I’ve been thinking, which is usually dangerous, but since I don’t yet have a Glowforge to occupy my time this sometimes happens.
I was thinking this morning about the development of the Glowforge so far, how impressed I am with the PRU guys and gals and what they’ve been accomplishing with their lasers, wondering about the features that haven’t made it into the light of day yet, hoping that all is still well in the bypass/cut and flip arena. Then I started thinking about user experience and usability and there is a small worry that has been nagging at me from the back of my brain for a while. It’s obvious that @dan and the Glowforge team are looking to try to make a “universal” laser, good for everyone, not just the Maker community. I respect that, to be honest, it’s part of what caught my attention in the first place, the ease of use. But I worry that there is a dark side too. Often, the easier something is to use the less versitile it becomes. To protect ease of use features tend to be cut, settings tend to be locked and hidden. More complicated/difficult uses are often locked out or never developed so that the untrained/uninformed segment of the owners don’t do something stupid with their machine.
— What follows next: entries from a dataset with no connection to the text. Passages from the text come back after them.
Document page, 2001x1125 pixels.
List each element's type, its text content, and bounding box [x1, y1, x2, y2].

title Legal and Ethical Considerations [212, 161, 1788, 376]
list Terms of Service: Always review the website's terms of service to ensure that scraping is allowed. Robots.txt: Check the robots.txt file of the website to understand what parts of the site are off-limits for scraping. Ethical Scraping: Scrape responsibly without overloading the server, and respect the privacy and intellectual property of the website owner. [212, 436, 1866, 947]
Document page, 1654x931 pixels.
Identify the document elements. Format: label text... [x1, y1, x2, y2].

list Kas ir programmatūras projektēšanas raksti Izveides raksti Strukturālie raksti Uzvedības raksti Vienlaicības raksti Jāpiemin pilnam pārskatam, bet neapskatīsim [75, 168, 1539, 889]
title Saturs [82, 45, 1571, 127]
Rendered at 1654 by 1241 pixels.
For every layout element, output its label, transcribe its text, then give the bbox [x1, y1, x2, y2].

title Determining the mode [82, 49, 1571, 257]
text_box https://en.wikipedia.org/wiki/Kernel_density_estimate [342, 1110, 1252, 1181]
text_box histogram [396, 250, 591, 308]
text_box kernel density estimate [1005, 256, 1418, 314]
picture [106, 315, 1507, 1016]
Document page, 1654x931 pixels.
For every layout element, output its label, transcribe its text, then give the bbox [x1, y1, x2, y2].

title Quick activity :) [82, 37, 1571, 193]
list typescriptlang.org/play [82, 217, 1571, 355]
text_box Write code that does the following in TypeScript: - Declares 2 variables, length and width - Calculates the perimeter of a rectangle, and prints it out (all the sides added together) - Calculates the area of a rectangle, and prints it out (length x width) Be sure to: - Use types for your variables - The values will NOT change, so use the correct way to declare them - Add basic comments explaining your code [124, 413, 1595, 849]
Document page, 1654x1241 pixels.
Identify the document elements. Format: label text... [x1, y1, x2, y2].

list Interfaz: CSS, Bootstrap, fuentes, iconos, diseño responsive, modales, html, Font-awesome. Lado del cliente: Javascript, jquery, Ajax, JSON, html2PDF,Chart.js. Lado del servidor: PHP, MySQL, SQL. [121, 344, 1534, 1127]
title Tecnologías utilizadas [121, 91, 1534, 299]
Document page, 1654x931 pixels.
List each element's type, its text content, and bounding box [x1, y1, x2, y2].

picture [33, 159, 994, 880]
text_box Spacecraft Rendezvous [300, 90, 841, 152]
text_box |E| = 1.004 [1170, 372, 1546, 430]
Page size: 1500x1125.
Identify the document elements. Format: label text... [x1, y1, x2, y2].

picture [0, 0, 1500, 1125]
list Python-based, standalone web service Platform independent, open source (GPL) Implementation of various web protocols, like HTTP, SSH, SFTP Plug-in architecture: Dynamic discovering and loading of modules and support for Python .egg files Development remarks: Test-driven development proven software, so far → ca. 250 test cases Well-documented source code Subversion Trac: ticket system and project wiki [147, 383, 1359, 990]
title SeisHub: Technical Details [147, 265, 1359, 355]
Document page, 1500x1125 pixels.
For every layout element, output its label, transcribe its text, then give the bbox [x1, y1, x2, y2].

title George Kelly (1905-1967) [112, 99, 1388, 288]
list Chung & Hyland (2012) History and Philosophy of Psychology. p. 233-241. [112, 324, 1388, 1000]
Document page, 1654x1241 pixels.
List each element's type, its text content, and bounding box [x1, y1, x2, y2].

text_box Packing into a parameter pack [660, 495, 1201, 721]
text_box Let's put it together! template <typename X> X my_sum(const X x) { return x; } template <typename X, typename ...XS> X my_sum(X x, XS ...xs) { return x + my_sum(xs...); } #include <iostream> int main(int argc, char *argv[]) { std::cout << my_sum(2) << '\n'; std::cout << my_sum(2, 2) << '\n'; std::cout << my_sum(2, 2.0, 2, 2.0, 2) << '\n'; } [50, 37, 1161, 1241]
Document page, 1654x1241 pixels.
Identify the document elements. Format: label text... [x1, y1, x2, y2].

To be clear, I’m not accusing Glowforge of any of this to this point. They are still dialing things in. There have been several comments by @dan and others over the past year and a half that have caused me to wonder, though.
I understand where @dan is coming from on this. He’s imagining a completely ignorant user that has put absolutely no time and thought into what they are doing, they just want to push a button and make it happen. My worry is how far do you go with this and is it, in the end, the best approach? Something I’ve noticed with all of the PRU users, there’s a wide range of ability and knowledge, but what has surfaced is a super helpful community that help to educate and instruct each other in best approches and techniques. I’m wondering if Glowforge wouldn’t be better served in the long run by worrying just a little less about “foolproof,” since that doesn’t exist, and looking for more ways to promote and integrate the community they’ve managed to create more. In the long I can’t help but think that the success of the Glowforge will ultimately lie not just in it’s ease of use, but in the versitility of what people are able to do with it. Sure, there will be some of those that have enough money and little interest in learning that they only cut proofgrade and only cut designs they buy from Glowforge, but economics will keep that section small and the lack of creativity in that group won’t inspire others to dive in, at least not to any great degree.